◆ LISTED RECORDS ◆
• • •
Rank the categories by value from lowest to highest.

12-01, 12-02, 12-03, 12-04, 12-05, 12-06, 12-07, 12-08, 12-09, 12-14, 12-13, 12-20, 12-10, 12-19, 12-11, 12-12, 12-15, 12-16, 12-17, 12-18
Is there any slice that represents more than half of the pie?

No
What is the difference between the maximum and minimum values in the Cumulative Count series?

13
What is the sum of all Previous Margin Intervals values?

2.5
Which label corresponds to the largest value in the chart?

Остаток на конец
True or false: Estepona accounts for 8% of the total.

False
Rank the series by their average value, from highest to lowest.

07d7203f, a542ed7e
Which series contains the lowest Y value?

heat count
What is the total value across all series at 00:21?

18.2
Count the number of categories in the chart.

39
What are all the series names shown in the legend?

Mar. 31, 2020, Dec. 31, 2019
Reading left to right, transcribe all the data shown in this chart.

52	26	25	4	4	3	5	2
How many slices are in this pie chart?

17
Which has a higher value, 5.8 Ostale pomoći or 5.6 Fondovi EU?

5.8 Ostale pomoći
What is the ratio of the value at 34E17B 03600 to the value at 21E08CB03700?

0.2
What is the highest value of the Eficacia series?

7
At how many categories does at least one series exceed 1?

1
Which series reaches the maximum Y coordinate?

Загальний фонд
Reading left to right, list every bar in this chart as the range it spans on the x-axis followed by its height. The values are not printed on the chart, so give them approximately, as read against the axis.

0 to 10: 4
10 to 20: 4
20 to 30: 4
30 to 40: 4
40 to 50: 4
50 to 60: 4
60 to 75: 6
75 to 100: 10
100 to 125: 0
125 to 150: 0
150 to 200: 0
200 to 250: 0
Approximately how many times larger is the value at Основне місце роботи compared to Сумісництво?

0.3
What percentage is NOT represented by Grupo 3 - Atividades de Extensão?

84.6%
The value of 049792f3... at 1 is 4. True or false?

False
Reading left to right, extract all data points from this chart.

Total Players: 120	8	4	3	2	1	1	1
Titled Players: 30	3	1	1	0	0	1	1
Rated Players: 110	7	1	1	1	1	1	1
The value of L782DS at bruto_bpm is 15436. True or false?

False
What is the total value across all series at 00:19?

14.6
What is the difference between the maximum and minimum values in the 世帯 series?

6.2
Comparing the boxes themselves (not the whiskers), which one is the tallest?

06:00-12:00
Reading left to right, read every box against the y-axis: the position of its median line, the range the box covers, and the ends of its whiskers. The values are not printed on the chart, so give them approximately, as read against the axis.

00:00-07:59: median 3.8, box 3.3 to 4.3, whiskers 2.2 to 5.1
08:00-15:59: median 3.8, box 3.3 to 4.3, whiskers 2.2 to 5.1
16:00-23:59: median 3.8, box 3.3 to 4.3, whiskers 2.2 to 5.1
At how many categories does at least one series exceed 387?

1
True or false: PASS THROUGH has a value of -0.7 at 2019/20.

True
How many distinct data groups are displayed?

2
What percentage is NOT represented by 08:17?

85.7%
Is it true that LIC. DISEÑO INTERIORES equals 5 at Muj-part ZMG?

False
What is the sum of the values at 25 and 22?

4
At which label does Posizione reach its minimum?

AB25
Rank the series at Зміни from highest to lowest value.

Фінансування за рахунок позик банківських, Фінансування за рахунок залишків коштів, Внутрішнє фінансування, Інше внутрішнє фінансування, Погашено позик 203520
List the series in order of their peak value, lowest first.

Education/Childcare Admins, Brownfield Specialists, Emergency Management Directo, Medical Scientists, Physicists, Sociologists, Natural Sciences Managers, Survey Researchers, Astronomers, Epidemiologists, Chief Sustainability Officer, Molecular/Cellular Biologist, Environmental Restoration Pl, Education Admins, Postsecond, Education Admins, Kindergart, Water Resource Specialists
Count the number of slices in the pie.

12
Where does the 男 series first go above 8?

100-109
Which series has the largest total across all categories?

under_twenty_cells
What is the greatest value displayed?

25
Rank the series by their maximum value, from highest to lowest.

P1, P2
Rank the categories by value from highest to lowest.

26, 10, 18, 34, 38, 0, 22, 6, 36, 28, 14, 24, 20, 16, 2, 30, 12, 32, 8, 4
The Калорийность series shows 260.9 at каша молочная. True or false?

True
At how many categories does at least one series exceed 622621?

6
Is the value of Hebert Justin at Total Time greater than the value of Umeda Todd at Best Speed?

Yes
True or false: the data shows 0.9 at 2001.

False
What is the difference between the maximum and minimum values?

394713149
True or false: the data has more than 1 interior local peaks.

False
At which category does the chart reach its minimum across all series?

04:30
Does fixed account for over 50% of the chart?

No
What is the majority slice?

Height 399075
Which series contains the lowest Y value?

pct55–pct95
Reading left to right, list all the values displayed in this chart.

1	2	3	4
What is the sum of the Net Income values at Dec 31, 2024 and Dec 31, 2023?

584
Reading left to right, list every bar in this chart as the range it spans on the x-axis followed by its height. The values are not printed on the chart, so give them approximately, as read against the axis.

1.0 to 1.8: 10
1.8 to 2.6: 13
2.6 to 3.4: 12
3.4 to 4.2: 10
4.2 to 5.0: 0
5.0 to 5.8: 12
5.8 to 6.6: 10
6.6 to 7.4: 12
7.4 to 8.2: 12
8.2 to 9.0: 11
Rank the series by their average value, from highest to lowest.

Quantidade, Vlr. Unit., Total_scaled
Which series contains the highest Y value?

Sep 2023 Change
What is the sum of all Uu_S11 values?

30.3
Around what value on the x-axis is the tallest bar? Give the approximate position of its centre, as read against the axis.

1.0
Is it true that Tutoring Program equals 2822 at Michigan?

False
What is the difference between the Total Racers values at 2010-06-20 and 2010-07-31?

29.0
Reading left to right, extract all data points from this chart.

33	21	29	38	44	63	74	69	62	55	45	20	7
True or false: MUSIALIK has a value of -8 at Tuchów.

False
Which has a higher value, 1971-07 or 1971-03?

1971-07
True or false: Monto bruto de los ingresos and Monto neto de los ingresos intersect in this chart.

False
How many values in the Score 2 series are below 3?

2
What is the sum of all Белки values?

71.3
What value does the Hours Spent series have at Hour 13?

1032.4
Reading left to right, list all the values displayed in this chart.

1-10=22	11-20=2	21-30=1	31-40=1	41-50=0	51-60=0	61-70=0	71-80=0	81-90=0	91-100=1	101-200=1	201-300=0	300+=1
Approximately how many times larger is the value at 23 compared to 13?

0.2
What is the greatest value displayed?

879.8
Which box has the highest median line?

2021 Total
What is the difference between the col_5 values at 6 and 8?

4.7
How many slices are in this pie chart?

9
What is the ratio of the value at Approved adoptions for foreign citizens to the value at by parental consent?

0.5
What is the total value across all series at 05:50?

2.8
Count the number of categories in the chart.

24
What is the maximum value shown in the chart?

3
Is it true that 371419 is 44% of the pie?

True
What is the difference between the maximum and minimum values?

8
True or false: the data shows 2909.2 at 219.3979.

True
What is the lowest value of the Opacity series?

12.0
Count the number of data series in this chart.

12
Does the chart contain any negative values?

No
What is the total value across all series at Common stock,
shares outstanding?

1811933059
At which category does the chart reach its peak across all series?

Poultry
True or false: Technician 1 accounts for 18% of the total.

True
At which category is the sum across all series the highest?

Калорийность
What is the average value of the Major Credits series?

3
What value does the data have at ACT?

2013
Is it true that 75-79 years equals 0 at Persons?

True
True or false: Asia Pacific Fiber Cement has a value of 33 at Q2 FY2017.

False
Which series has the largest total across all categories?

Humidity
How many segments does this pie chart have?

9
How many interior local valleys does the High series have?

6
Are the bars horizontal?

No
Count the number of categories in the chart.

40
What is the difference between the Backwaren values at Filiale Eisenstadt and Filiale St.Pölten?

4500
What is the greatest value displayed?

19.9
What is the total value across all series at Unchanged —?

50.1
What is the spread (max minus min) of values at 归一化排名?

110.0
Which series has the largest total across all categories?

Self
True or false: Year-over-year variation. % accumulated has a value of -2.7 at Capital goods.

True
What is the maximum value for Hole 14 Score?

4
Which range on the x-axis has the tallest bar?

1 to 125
• • •
◆ ABOUT THIS TASK ◆
Copy out the records above word for word, from the line containing "Остаток на конец" up to and including the line containing "What is the total value across all series at 00:21?".

◆ ANSWER FOR THIS EXERCISE ◆
Остаток на конец
True or false: Estepona accounts for 8% of the total.

False
Rank the series by their average value, from highest to lowest.

07d7203f, a542ed7e
Which series contains the lowest Y value?

heat count
What is the total value across all series at 00:21?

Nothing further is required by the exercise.